Just came across this quote from Thomas Jefferson, and we're hanging it in our office: "Information is the currency of democracy."


For the past several years, the oncoming wave of baby-boom related retirements has become common knowledge. Cities, counties and states from coast to coast worry about how they'll replace all these trained staffers in their agencies. Curiously, we hadn't given much thought to the fact that this kind of phenomenon was likely occurring in other sectors of government.

That's why we turn to people like the National Conference of State Legislatures' Karl Kurtz. As he wrote on NCSL's blog, The Thicket, "We don't have historical data to back this up, but at NCSL we have the impression that an unusual wave of retirements by senior legislative staff managers began about a year ago and is likely to continue for the next several years, as baby boomers begin to reach retirement age. Our observation is that the movement to expand and professionalize legislative staff that began in the late 1960s led to a generation of staffers who committed their careers to the state legislature and rose to management positions. Those senior managers are now starting to retire."

This is potentially alarming news. And it's even more so in cities and states with term limits, in which the legislative staff may represent most of the institutional memory of an entity.


Full disclosure: Our son is a junior at the University of North Carolina, so we may be a bit biased.

That said, on a recent visit to the campus -- during which we were invited to speak to a group of public administration students -- we learned a lot more about how the School of Government works there. We'll let the school's Web site speak for itself: "As the largest university-based local government training, advisory, and research organizations in the United States, the School of Government offers up to 200 classes seminars, schools and specialized conferences for more than 12,000 public officials each year."

That's a tidy number, particularly when you know that the whole master's of public administration program there has under 30 students altogether. It seemed to us that, just as there's a growing trend to persuade universities to work closely with the private sector in states in order to encourage economic development, there's a similarly powerful strategy to be found in encouraging the schools to be catalysts for well-managed governments in the states' localities.
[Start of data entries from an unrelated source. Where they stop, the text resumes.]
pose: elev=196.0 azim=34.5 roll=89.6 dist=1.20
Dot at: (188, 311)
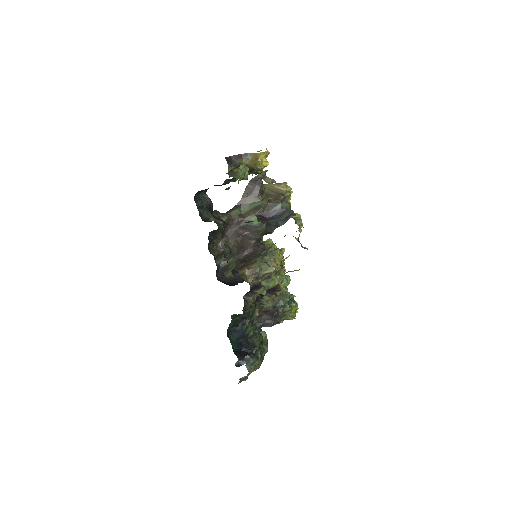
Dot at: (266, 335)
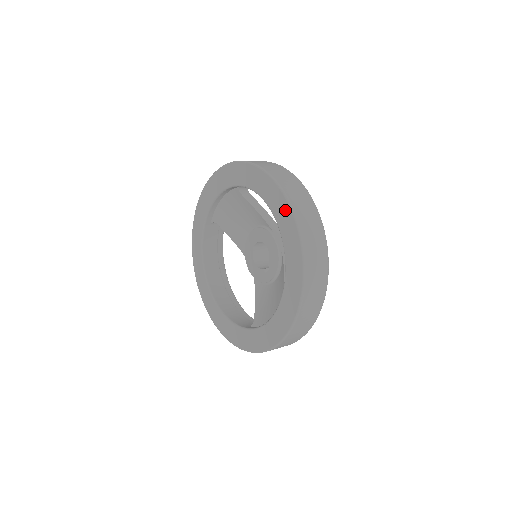
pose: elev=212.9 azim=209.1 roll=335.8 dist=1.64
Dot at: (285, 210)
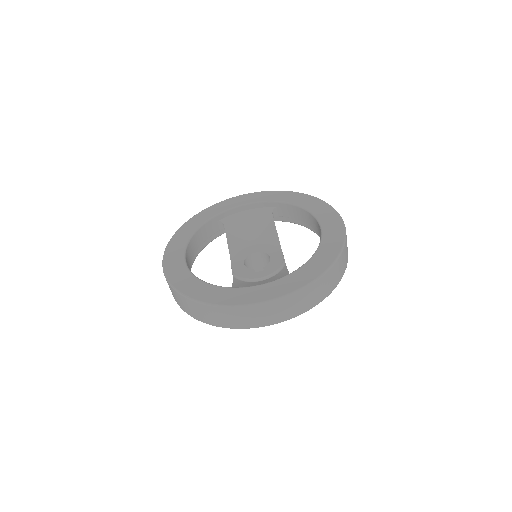
Dot at: (335, 220)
Apparently, Albuquerque Mayor Martin Chávez doesn't like the sound of the word "profit."

According to a piece in the Albuquerque Journal, the city brought in some $5.8 million over expenses with a traffic-camera enforcement program. Writes T.J. Woiljham in the Journal, the mayor "cautions, however, against using the word 'profit' to describe the $5.8 million. He called it 'excess' money. 'This program was never designed to make money,' Chávez said."

We understand what the mayor is getting at. But it would surprise us if many other mayors adapted the use of the word "excess" to any dollars residing in city coffers. Voters, we suspect, understand the word "excess" as something you should either throw out or give away.